What Is the Bible?


How fitting that toward the start of National Bible Week in the US last November, a new book by pastor, author, and public speaker Rob Bell should hit bookshelves and Kindles, urging people to read the Bible in a new way—honoring, respecting, learning from, and enjoying its hidden depths and enduring truths.

The full title is What Is the Bible?—How an Ancient Library of Poems, Letters, and Stories Can Transform the Way You Think and Feel About Everything (HarperOne, 2017), with quotations from the New International Version.

With Bell-like clarity (and not-so-subtle mischief at times) he makes a strong case for the Bible’s lasting authenticity and significance in our lives today.
He builds on his customary foundations—zippy one-liners, and “look what I found!” delight—asking questions as freely and frequently as two-year-olds who have gone beyond their toes to the discovery of words.

Bell opens with a question on the front cover, and then averages about three questions a page. At one point he crowds eighteen questions onto two facing pages—but somehow manages to answer every question in the book by his closing on page 322!
Samples: Why should we bother with such an ancient book? Isn't it all myths and fairy tales? What about all that violence? And the contradictions? Isn't it dangerous to take it seriously? Isn't it only for Christians? Can it help us? Etc.

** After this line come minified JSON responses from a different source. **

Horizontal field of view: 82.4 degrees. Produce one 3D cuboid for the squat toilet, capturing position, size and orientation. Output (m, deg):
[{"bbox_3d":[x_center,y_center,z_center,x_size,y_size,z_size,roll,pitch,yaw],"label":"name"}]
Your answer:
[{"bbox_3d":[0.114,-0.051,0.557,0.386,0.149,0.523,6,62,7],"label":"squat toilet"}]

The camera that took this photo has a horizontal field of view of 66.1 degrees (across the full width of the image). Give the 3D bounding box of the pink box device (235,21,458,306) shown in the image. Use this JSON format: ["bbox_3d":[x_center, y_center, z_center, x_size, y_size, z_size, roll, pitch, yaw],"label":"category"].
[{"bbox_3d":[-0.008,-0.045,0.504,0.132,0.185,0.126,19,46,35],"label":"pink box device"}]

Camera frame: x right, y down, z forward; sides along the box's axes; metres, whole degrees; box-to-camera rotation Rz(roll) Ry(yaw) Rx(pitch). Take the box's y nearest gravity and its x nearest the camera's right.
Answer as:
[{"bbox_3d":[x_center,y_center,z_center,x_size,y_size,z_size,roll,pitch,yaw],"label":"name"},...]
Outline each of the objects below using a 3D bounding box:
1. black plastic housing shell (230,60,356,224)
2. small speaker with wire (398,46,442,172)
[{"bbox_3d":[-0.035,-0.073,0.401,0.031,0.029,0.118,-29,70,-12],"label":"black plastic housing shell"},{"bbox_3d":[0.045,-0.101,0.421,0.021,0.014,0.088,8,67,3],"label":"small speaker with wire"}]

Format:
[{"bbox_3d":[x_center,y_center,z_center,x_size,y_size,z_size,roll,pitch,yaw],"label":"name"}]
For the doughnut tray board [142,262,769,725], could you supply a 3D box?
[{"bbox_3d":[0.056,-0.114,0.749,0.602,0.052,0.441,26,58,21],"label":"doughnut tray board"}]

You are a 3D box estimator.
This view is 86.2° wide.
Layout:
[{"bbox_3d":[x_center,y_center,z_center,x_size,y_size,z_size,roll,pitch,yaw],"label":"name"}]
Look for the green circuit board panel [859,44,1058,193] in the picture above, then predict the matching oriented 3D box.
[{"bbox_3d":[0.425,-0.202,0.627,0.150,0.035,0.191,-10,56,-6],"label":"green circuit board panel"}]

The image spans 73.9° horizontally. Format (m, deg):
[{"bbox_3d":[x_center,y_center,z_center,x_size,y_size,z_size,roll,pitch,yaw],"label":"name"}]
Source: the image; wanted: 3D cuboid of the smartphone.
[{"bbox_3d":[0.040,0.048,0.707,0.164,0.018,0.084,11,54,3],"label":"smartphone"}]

Bell answers such questions succinctly and with extraordinary patience: “This is a book about a library of books dealing with loss and anger and transcendence and worry and empire and money and fear and stress and joy and doubt and grace and healing, and who doesn’t want to talk about those?”
He answers many of the most persistent questions with characteristic simplicity.

What is shalom?
The Hebrew word for peace, wholeness, health, and blessing—the harmony God intends for the world. Shalom is how God wants things to be. … peace with yourself, with your neighbor, with the earth, with God.

What is sin?
Sin is culpable disturbance of shalom.
Bell answers a whole bunch questions by listing four pages of books about the Bible by other authors that he suggests will “blow your mind.”
He also guides us gently into self examination as a way of learning and revelation.
Why did people find it important to tell this story? What was it that moved them to record these words? 

What was happening in the world at that time?
What does this passage/story/poem/verse/book tell us about how people understood who they were and who God was at that time?
And then, What’s the story that's unfolding here, and why did these people think it was a story worth telling?

Bell has an easy knack of clarifying the purpose behind Jesus’ parables, as, for example, in his retelling of the “gut-wrenching” tale of two sons who have much to learn about forgiveness and a true sense of home. One has left and realized what he’s missing. The other hasn’t left and doesn't seem to understand what he’s had all along.
Bell describes this as a story about exile, about all of the ways we wander from the love that's been ours, looking for our worth and value in all sorts of things and people when we’ve been a child of a loving father the whole time (see Luke 15:11-32).

Similarly, with Jacob, in Genesis 32, which Bell describes as a story about a man becoming comfortable in his own skin, owning up to his true self. Time and again we are challenged to ask: What is it that was true about this Bible passage for people at that time that’s also true for us, here and now?

As you might guess, at the sound of the Bell that’s a question we plan to explore daily in this online “neighborhood.”